▸ **BRIEF**: The lines from the start of the data up to and including the one with "(607, 211) none" should be returned exactly, and nothing else.

▸ **DATA FOR ANALYSIS**:
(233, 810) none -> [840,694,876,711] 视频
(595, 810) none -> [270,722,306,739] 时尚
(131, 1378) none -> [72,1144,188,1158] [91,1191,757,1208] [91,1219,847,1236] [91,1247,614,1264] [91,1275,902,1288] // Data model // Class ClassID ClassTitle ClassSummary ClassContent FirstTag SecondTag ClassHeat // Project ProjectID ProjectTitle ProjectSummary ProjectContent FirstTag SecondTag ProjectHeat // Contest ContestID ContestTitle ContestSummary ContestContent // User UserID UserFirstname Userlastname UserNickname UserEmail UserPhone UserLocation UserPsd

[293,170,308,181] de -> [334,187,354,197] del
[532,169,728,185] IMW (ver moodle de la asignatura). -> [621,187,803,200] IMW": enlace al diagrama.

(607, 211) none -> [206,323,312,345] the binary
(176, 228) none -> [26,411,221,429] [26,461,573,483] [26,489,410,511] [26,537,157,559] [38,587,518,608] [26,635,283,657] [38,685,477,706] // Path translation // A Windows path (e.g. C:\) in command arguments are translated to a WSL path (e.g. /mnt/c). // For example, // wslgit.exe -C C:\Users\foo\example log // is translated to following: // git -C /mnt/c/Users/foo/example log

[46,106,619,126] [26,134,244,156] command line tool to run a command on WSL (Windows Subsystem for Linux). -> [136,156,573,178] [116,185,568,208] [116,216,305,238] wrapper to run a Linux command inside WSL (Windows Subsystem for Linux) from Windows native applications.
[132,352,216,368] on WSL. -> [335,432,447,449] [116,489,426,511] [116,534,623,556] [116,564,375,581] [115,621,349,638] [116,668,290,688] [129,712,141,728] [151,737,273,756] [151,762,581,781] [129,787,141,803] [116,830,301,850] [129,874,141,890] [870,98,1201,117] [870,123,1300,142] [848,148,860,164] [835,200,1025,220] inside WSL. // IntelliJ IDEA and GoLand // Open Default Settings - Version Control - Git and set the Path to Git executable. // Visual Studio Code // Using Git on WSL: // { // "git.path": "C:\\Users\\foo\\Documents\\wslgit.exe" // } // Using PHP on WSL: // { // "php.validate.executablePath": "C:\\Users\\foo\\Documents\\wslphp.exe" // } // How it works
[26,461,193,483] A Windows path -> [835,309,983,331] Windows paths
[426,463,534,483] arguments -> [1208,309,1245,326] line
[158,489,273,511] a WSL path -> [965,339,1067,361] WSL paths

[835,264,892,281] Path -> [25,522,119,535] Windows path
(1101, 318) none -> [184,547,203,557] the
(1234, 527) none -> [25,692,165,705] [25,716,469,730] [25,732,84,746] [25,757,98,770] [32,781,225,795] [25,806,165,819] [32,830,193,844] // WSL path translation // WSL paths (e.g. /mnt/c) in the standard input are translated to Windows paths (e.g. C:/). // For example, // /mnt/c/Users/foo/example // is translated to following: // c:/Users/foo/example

▸ **TASK SOLUTION**:
(233, 810) none -> [840,694,876,711] 视频
(595, 810) none -> [270,722,306,739] 时尚
(131, 1378) none -> [72,1144,188,1158] [91,1191,757,1208] [91,1219,847,1236] [91,1247,614,1264] [91,1275,902,1288] // Data model // Class ClassID ClassTitle ClassSummary ClassContent FirstTag SecondTag ClassHeat // Project ProjectID ProjectTitle ProjectSummary ProjectContent FirstTag SecondTag ProjectHeat // Contest ContestID ContestTitle ContestSummary ContestContent // User UserID UserFirstname Userlastname UserNickname UserEmail UserPhone UserLocation UserPsd

[293,170,308,181] de -> [334,187,354,197] del
[532,169,728,185] IMW (ver moodle de la asignatura). -> [621,187,803,200] IMW": enlace al diagrama.

(607, 211) none -> [206,323,312,345] the binary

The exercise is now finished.